Innovation and R&D Flag Ship itself is not an operating innovator; the innovation story belongs to the target, Great Future Technology Inc. At this stage, public information on that entity is fragmented and even its precise identity and business mix are unclear, with references to possible IT services, AI platforms, and advanced hardware patents, and apparent links to Chinese regulatory approval. Because the formal SEC filings are not yet available, any view on its research depth, product roadmap, or true technological edge is speculative. The key R&D and innovation assessment will only be possible once the registration documents and detailed business descriptions are filed and reviewed.


Summary

Flag Ship Acquisition is in a transitional phase typical of SPACs: no real revenue, no operating cash flow, and a thin balance sheet, with value resting almost entirely on its pending merger.
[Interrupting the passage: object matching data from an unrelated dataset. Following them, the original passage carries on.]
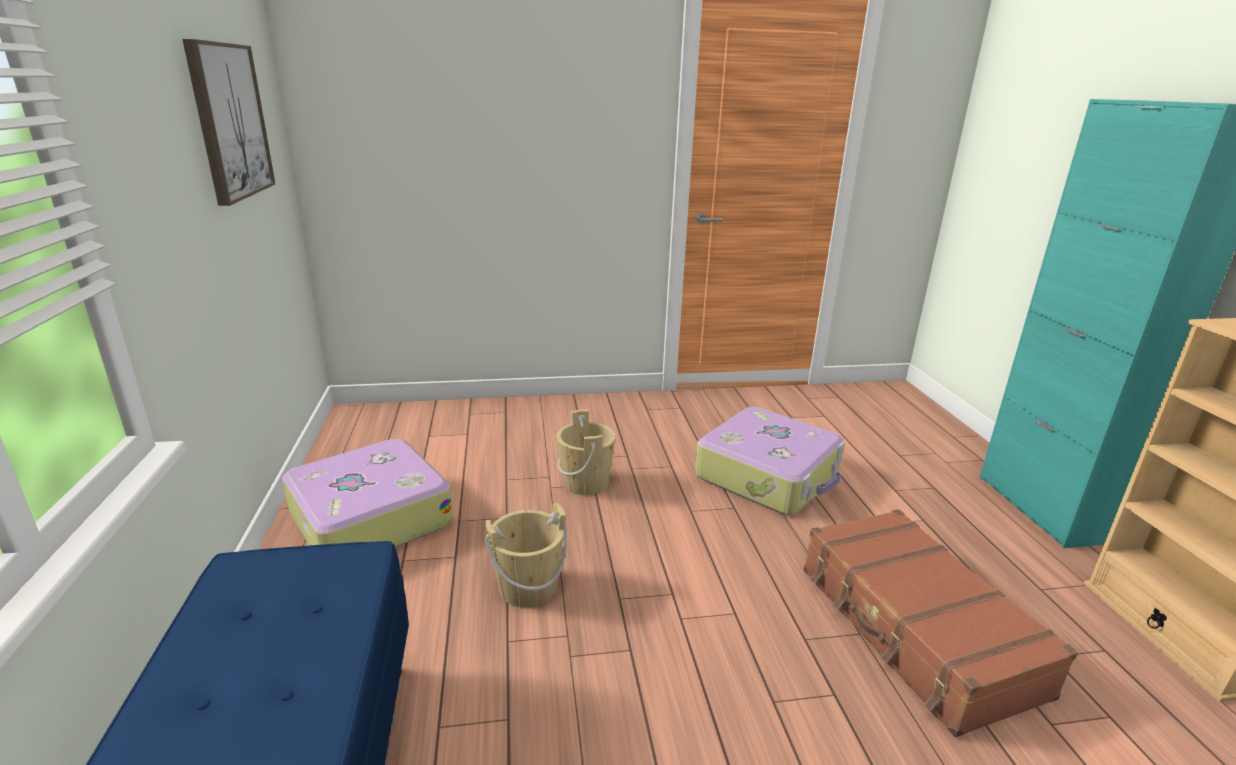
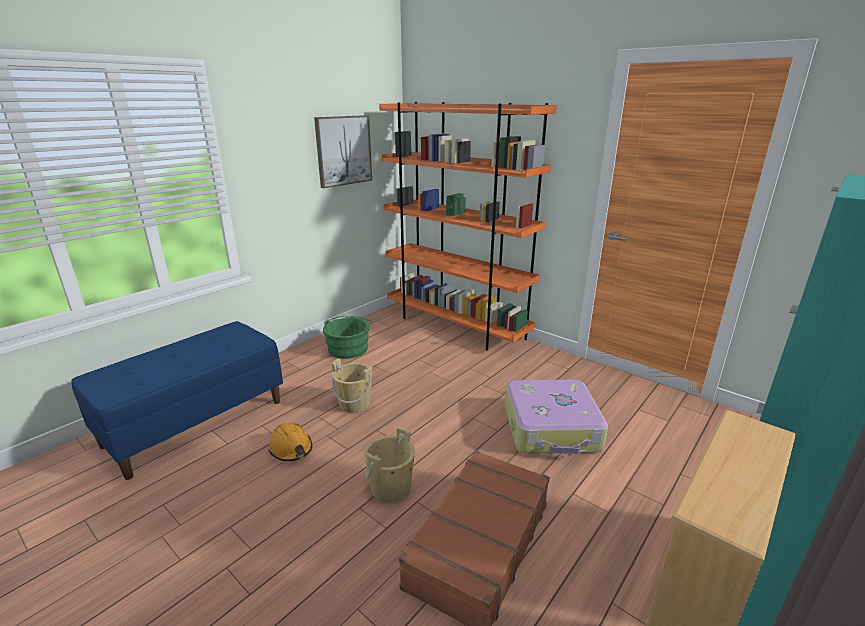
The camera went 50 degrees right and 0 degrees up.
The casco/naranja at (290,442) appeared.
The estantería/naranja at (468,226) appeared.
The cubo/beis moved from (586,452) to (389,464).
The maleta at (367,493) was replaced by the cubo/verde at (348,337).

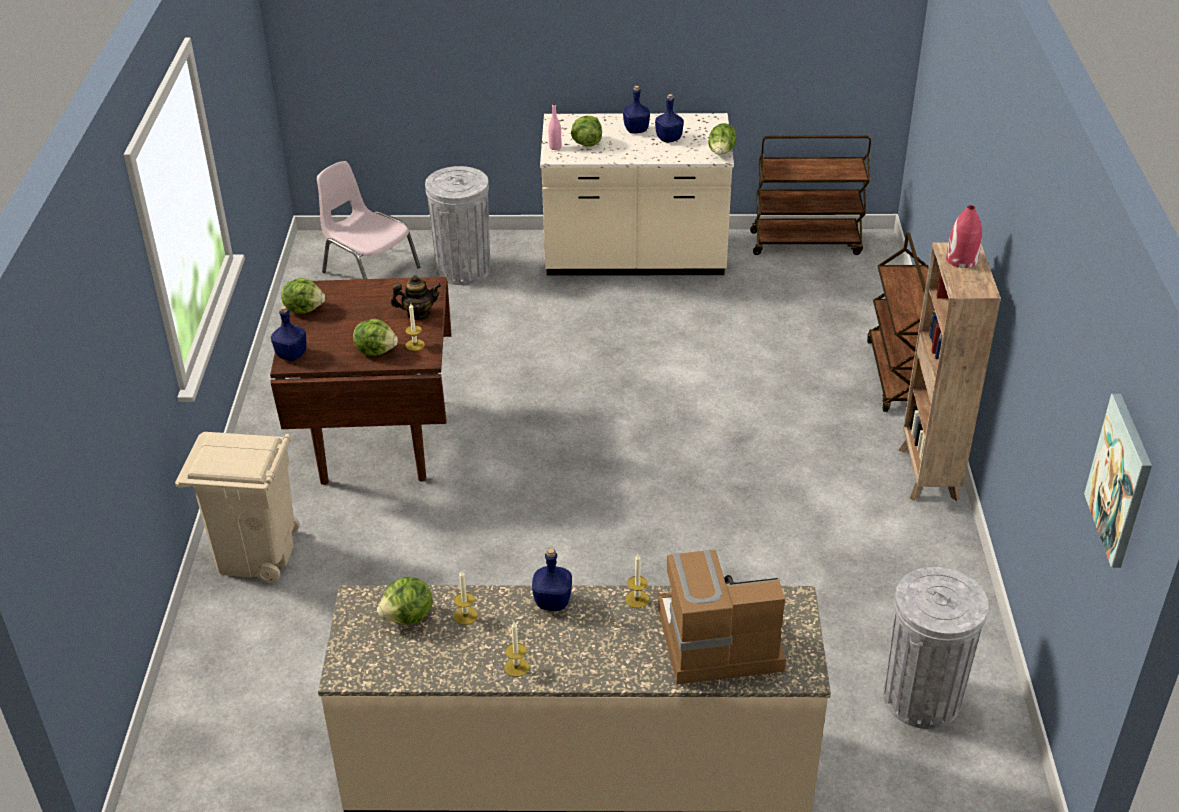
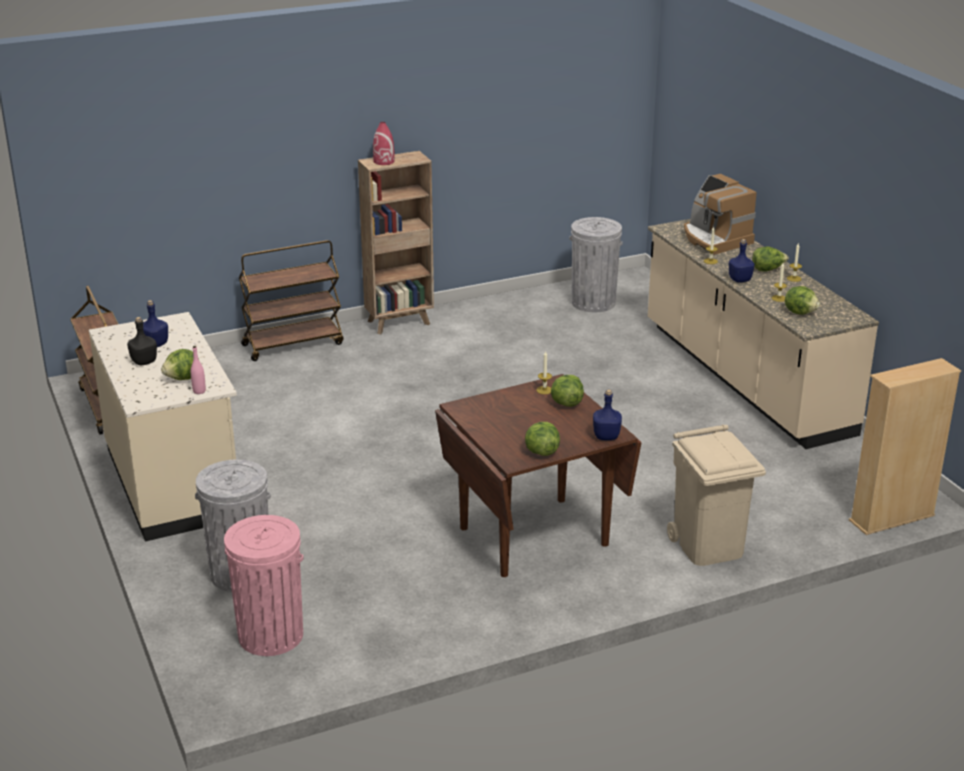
The camera went 115 degrees left and 10 degrees down.
The tetera at (416,297) disappeared.
The cuadro at (1118,481) disappeared.
The estantería/beis at (905,446) appeared.
The lechuga moved from (722,138) to (770,259).
The silla/rosa at (369,220) was replaced by the papelera/rosa at (263,585).
The botella/azul at (636,109) became the botella/negro at (142,341).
The recent decision to cancel an earlier deal and sign a new agreement with Great Future Technology Inc. is a major strategic change and introduces both opportunity and uncertainty. The upside case depends on the eventual quality, growth prospects, and competitive moat of the technology business it brings public, but the information available today is incomplete and somewhat confusing. Until the official filings for Great Future Technology Inc. are released, analysis is mainly about structure and process rather than fundamentals—this remains a shell waiting for its operating story to be revealed.